Reproduce the opening lines of the listing below exactly, stopping after the line that contains "-83,7 +83,7 @@" and leaving out any pictures.

Exercise data section start

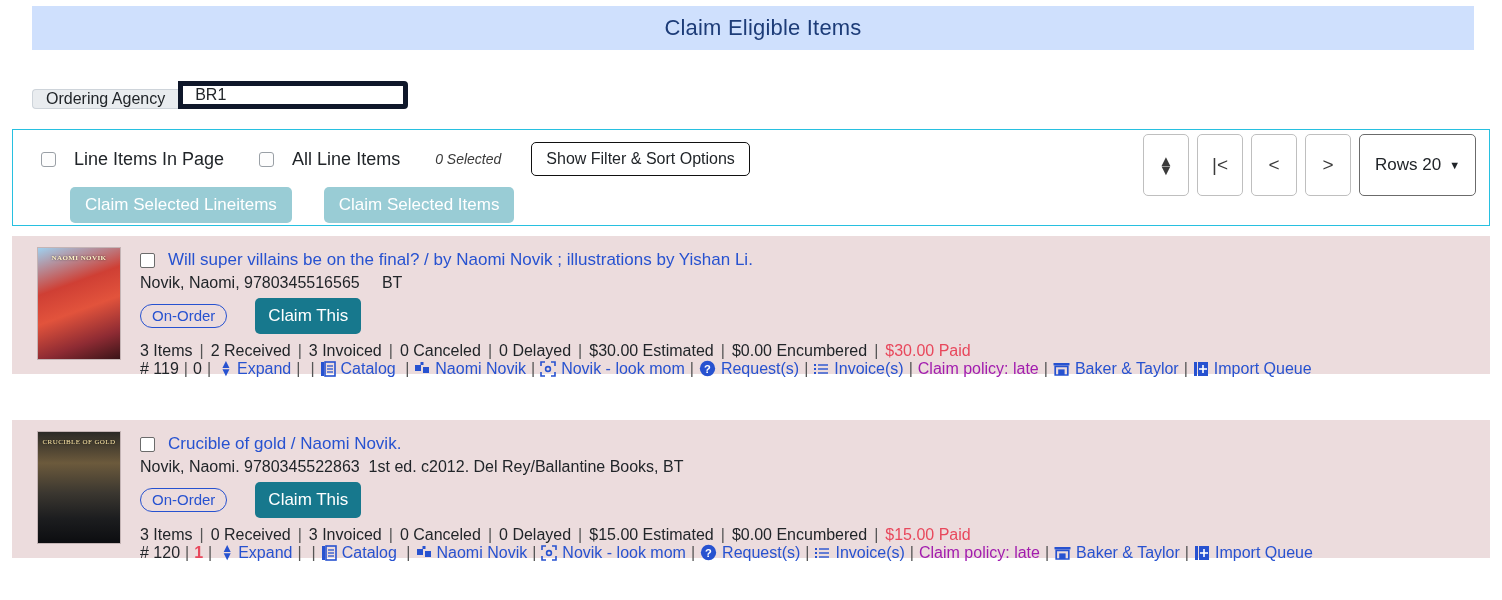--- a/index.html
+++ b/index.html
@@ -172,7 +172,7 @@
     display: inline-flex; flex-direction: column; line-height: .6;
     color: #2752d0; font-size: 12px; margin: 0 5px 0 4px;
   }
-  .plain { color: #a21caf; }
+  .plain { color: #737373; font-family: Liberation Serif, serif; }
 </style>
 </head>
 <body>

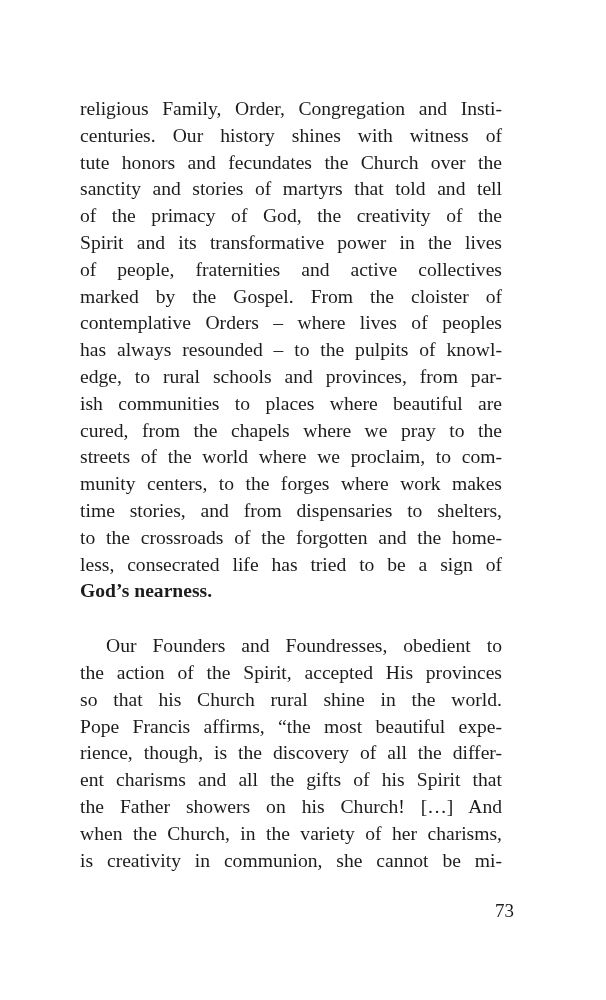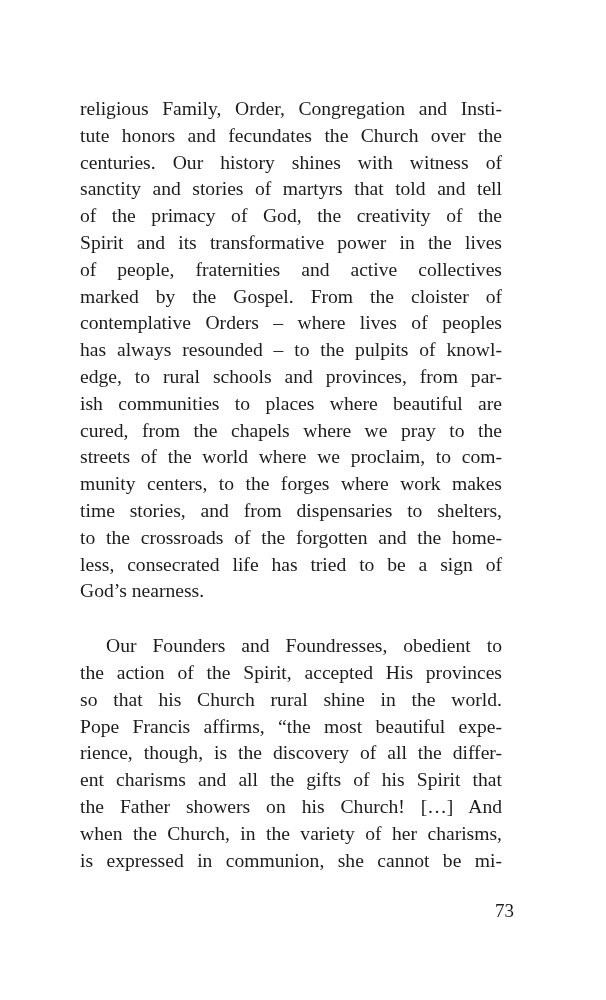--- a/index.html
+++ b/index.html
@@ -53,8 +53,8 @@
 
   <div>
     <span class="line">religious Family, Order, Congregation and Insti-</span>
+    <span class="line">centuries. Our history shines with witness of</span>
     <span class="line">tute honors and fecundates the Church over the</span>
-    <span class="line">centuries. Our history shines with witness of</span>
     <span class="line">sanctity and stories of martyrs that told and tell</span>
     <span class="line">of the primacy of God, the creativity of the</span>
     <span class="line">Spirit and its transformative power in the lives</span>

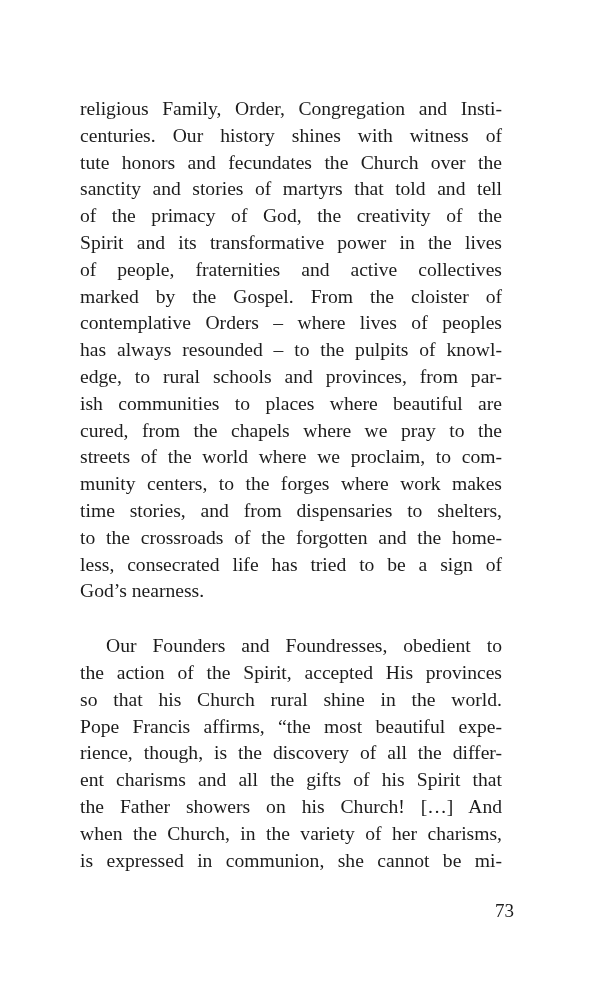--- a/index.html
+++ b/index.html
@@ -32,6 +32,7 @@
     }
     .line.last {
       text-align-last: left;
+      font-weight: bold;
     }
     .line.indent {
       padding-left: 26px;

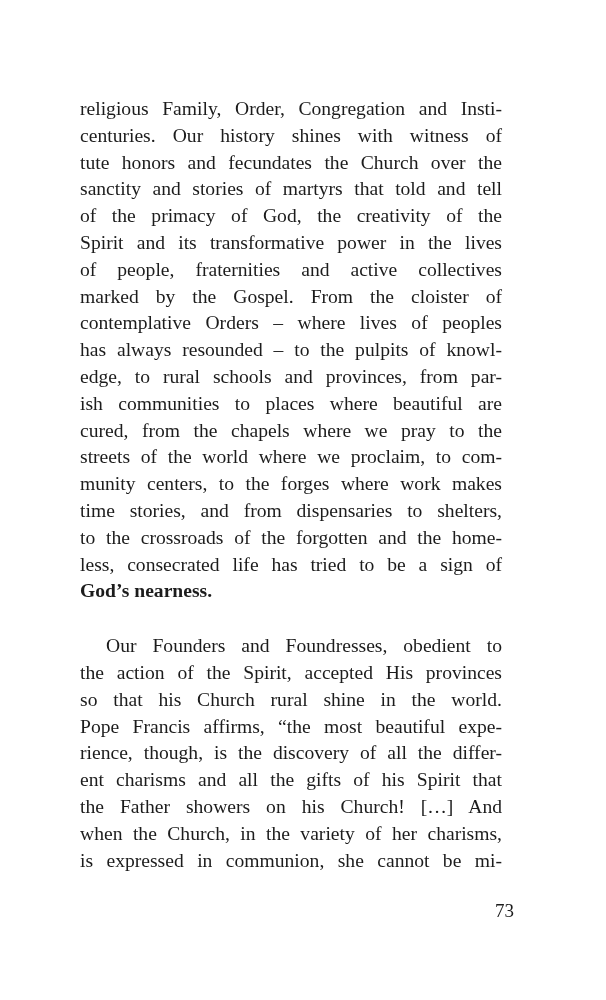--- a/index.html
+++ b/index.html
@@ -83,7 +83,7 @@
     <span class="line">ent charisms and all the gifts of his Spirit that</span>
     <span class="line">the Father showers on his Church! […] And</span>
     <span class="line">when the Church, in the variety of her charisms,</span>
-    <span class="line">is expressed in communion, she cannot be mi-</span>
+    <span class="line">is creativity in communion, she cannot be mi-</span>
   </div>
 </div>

Exercise data section end

» Exercise output:
--- a/index.html
+++ b/index.html
@@ -172,7 +172,7 @@
     display: inline-flex; flex-direction: column; line-height: .6;
     color: #2752d0; font-size: 12px; margin: 0 5px 0 4px;
   }
-  .plain { color: #a21caf; }
+  .plain { color: #737373; font-family: Liberation Serif, serif; }
 </style>
 </head>
 <body>

--- a/index.html
+++ b/index.html
@@ -53,8 +53,8 @@
 
   <div>
     <span class="line">religious Family, Order, Congregation and Insti-</span>
+    <span class="line">centuries. Our history shines with witness of</span>
     <span class="line">tute honors and fecundates the Church over the</span>
-    <span class="line">centuries. Our history shines with witness of</span>
     <span class="line">sanctity and stories of martyrs that told and tell</span>
     <span class="line">of the primacy of God, the creativity of the</span>
     <span class="line">Spirit and its transformative power in the lives</span>

--- a/index.html
+++ b/index.html
@@ -32,6 +32,7 @@
     }
     .line.last {
       text-align-last: left;
+      font-weight: bold;
     }
     .line.indent {
       padding-left: 26px;

--- a/index.html
+++ b/index.html
@@ -83,7 +83,7 @@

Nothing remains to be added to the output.